When I was 24 my DH and I decided to try Clomid. (Levels had to be normal for the thyroid and everything before I could try) so Dr B started me off on 50mgs of Clomid as well as Prometrium to induce AF. And she kept telling me I had to lose weight but everything I tried failed and I wouldn't stich with it past a few weeks. I didn't ovulate on 50mgs so the next cycle she had me do 200mgs to see if that would do anything. Well it didn't make me ovulate (or at least the scan's were showing immature follicles then). And my right ovary would NEVER show up on scan. It hurt getting U/S done because of all the searching they had to do. I had some major S/E's on the Clomid and the 200mgs made me feel lethargic. Oh gosh it was heck going through. My Dr then told me that she wanted to try shots but she thought I should give it some time to lose weight first.....

Fast forward to recently. I gave it a long break. Got MYSELF together and started losing weight in June of this year. I've lost 50 lbs now. Yay!! Still have a bit more to lose but my Dr was super happy when she saw me. So she told me that all my levels are normal except for the male hormone which is slightly elevated (whatever that means) but she said it isn't any worse then it use to be. And my progestrone was a tad low but the Prometrium fixed that.

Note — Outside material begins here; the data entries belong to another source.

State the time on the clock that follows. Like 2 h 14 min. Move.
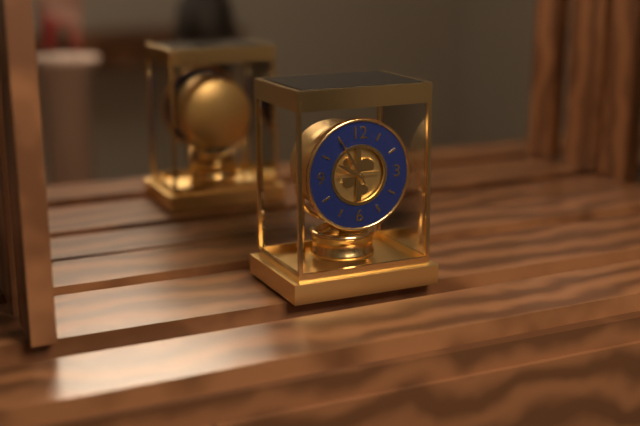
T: 9 h 55 min
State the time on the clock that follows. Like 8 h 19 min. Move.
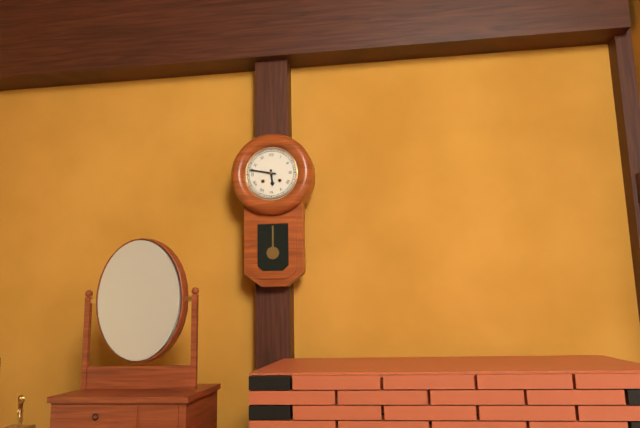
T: 5 h 47 min
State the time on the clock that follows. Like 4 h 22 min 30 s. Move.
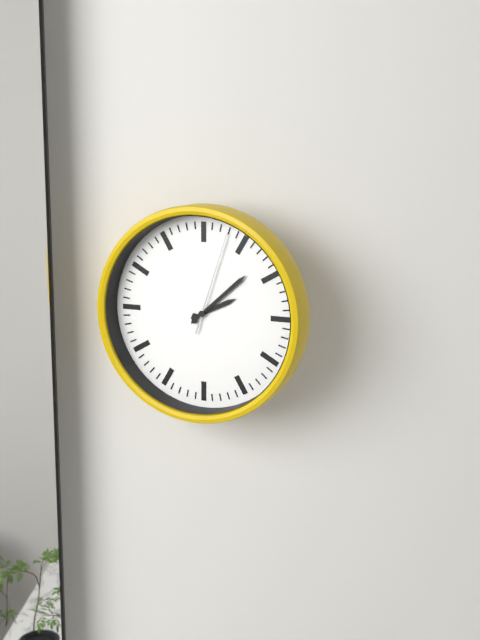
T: 2 h 08 min 03 s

So I had a scan done and my right ovary popped right up, because through all these years I've been using the same woman in the scans, she was as suprised as I was to see it right there. It's like my ovary was saying "whoo hoooo look at the thinner me!!" front and center. She said everything looked great. The prometrium last month ended up bringing a very very heavy and LOONNGGG cycle. I bled for 11 days and then spotted the entire 38 days.

My last appt on Wednesday, the scan looked good again and my lining was great (which is new to me) so we sat and talked and she said that she wanted to try me again on Clomid with the weight loss to see how that went. I'm also set up for an HSG which I am really nervous about, and DH is doing another SA tomorrow when I have my scan again.